The proposed project will explore the hypothesis that chronic exposure to microbially-produced DNA damaging toxins such as hydrogen sulfide lead to an increased risk of colorectal cancer. According to this hypothesis, sulfate-reducing bacteria (SRBs) in colon can therefore lead to colon cancer unless their ability to generate hydrogen sulfide is attenuated by a competing metabolism such as methanogenesis. To test this, we will combine metabolic, regulatory, and evolutionary modeling with high throughput genomic technologies to explore the relationship between SRBs, methanogens, and the gastrointestinal microbial community in colorectal cancer and normal colonoscopy patients. We propose to conduct metagenome sequencing and assembly to study the possible interactions between the microbiome and hydrogen sulfide production based on the metabolic and regulatory networks of both microbes and tumors.

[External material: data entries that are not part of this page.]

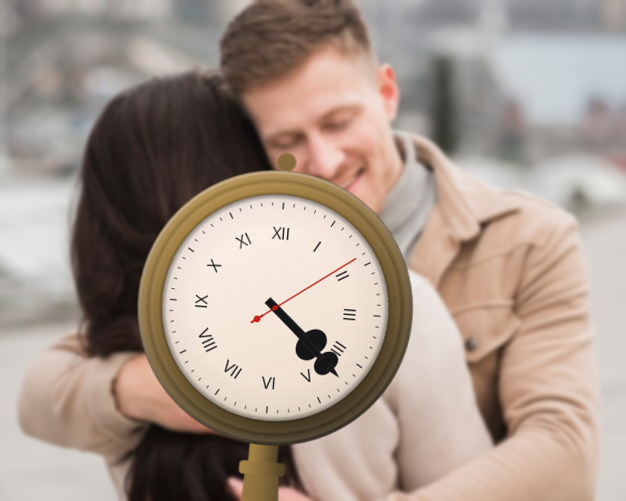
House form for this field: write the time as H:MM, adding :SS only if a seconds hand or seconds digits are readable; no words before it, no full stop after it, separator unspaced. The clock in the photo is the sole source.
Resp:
4:22:09
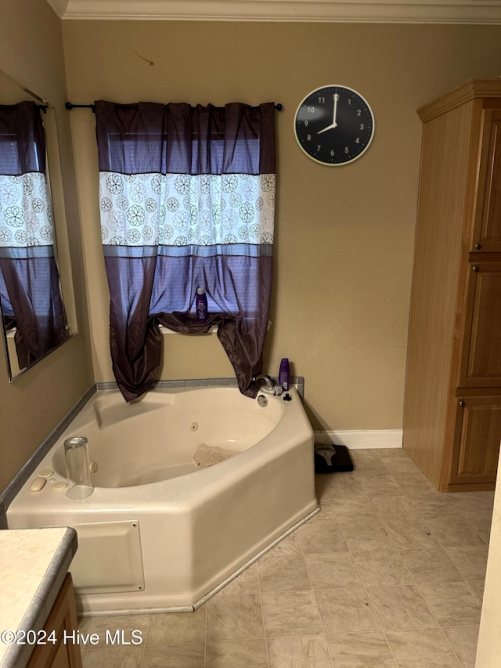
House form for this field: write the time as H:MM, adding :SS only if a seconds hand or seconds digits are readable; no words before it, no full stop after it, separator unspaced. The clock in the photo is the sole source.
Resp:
8:00
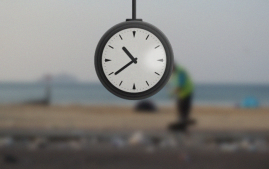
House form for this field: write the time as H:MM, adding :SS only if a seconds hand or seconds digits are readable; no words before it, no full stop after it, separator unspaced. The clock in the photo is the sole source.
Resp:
10:39
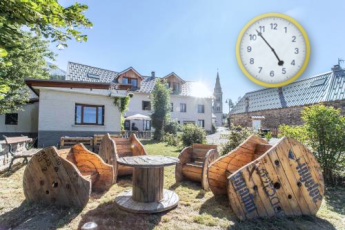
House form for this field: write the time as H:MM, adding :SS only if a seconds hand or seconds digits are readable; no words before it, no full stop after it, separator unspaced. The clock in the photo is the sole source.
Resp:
4:53
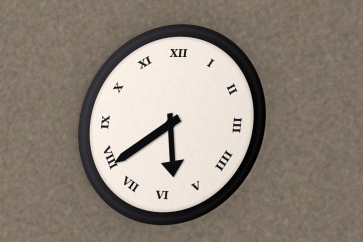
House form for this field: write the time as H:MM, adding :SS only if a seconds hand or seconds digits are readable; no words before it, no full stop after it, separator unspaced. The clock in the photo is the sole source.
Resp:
5:39
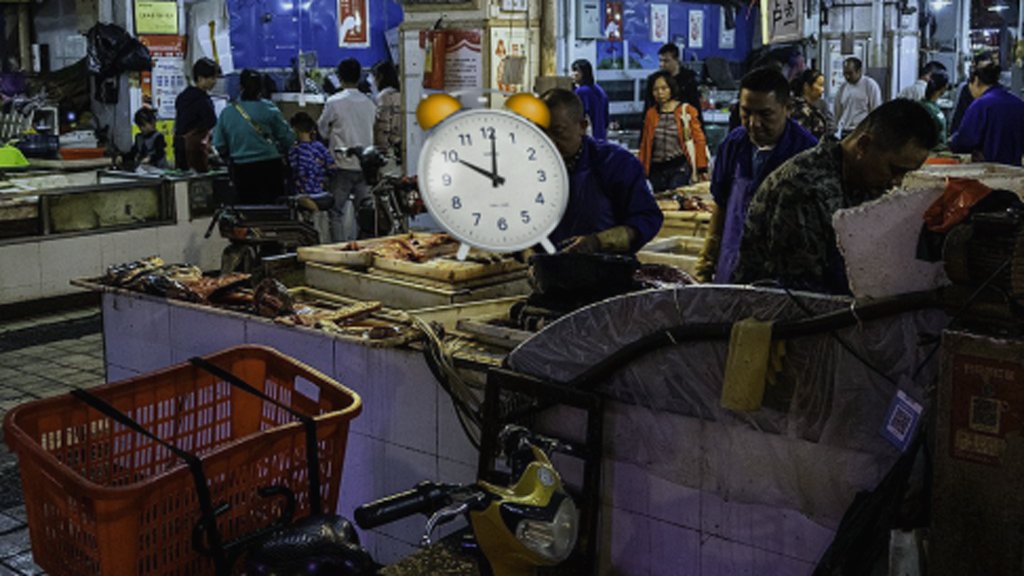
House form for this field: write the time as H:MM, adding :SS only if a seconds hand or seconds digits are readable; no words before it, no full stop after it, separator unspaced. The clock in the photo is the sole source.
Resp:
10:01
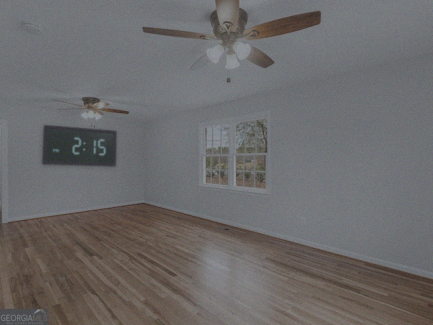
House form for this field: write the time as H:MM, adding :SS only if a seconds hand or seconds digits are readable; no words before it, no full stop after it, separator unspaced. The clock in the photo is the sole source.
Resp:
2:15
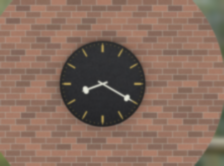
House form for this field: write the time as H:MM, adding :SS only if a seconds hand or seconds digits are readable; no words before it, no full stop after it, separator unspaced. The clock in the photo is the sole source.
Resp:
8:20
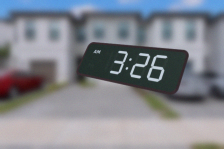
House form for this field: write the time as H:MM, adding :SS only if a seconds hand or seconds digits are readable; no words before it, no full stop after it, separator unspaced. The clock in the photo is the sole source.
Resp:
3:26
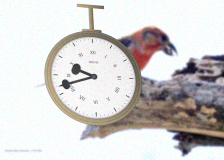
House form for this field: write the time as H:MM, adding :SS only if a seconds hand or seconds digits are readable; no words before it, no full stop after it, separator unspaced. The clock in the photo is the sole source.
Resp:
9:42
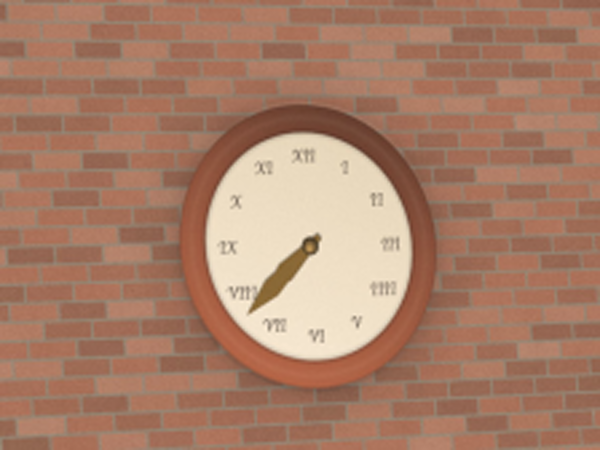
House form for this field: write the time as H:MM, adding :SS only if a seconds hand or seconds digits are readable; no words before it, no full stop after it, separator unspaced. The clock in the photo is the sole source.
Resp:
7:38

If successful, we will have generated models that are capable of predicting the levels of various metabolite byproducts including toxic DNA damaging agents that impact the incidence of CRC and quantified the relationship between DNA damage and multiple subtypes of cancer.

Public Health Relevance

Colorectal cancer is common (142,570 new cancers annually) and lethal (51,370 cancer deaths each year), and has plausible connections to several microbial agents. If our hypotheses are proven correct, we can identify microbiomes that cause cancer and find ways to quantify that risk by using a combination of modern computational and sequencing techniques and attenuate that risk my manipulating the gut microbiome using antibiotics, probiotics, or prebiotics. This would radically change the way colon cancer is treated

National Institute of Health (NIH)
National Cancer Institute (NCI)
Research Project (R01)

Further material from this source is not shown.